▶ _TASK INSTRUCTIONS_
Return only this: the line with "Figure 1. Schematic" and all the lines that follow it below, through the final one, exactly as they are.

[Collected data entries]
- - -

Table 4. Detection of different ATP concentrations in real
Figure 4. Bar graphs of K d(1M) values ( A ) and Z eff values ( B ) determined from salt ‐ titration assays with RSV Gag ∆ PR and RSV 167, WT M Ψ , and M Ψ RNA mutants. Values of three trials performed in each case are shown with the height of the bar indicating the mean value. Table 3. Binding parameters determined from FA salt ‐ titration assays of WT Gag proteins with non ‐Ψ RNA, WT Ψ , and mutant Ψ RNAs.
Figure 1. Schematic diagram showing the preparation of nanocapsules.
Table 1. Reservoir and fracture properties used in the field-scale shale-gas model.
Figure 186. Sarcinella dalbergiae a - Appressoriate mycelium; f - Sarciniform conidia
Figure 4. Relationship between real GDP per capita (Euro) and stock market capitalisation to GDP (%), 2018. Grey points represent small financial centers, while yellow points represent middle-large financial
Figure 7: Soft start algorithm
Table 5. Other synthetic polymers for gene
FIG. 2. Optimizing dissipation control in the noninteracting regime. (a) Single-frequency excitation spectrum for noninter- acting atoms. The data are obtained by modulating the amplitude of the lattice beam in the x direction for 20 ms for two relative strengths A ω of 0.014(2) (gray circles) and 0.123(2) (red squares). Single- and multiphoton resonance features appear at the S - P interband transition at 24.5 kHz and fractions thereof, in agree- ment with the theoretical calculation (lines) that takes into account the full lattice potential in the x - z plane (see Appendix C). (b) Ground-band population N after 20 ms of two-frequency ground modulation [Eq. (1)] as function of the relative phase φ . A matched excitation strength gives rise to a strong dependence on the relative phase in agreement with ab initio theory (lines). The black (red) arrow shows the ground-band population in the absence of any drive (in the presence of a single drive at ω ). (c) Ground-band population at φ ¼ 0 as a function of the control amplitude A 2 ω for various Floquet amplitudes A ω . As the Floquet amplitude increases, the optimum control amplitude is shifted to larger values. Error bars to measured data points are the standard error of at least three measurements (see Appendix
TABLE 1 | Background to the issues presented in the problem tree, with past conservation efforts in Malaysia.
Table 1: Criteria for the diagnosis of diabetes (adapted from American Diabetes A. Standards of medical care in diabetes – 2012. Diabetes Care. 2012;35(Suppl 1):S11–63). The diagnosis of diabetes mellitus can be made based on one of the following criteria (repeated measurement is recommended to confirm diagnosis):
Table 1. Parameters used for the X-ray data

- - -

▶ _TASK RESPONSE_
Figure 1. Schematic diagram showing the preparation of nanocapsules.
Table 1. Reservoir and fracture properties used in the field-scale shale-gas model.
Figure 186. Sarcinella dalbergiae a - Appressoriate mycelium; f - Sarciniform conidia
Figure 4. Relationship between real GDP per capita (Euro) and stock market capitalisation to GDP (%), 2018. Grey points represent small financial centers, while yellow points represent middle-large financial
Figure 7: Soft start algorithm
Table 5. Other synthetic polymers for gene
FIG. 2. Optimizing dissipation control in the noninteracting regime. (a) Single-frequency excitation spectrum for noninter- acting atoms. The data are obtained by modulating the amplitude of the lattice beam in the x direction for 20 ms for two relative strengths A ω of 0.014(2) (gray circles) and 0.123(2) (red squares). Single- and multiphoton resonance features appear at the S - P interband transition at 24.5 kHz and fractions thereof, in agree- ment with the theoretical calculation (lines) that takes into account the full lattice potential in the x - z plane (see Appendix C). (b) Ground-band population N after 20 ms of two-frequency ground modulation [Eq. (1)] as function of the relative phase φ . A matched excitation strength gives rise to a strong dependence on the relative phase in agreement with ab initio theory (lines). The black (red) arrow shows the ground-band population in the absence of any drive (in the presence of a single drive at ω ). (c) Ground-band population at φ ¼ 0 as a function of the control amplitude A 2 ω for various Floquet amplitudes A ω . As the Floquet amplitude increases, the optimum control amplitude is shifted to larger values. Error bars to measured data points are the standard error of at least three measurements (see Appendix
TABLE 1 | Background to the issues presented in the problem tree, with past conservation efforts in Malaysia.
Table 1: Criteria for the diagnosis of diabetes (adapted from American Diabetes A. Standards of medical care in diabetes – 2012. Diabetes Care. 2012;35(Suppl 1):S11–63). The diagnosis of diabetes mellitus can be made based on one of the following criteria (repeated measurement is recommended to confirm diagnosis):
Table 1. Parameters used for the X-ray data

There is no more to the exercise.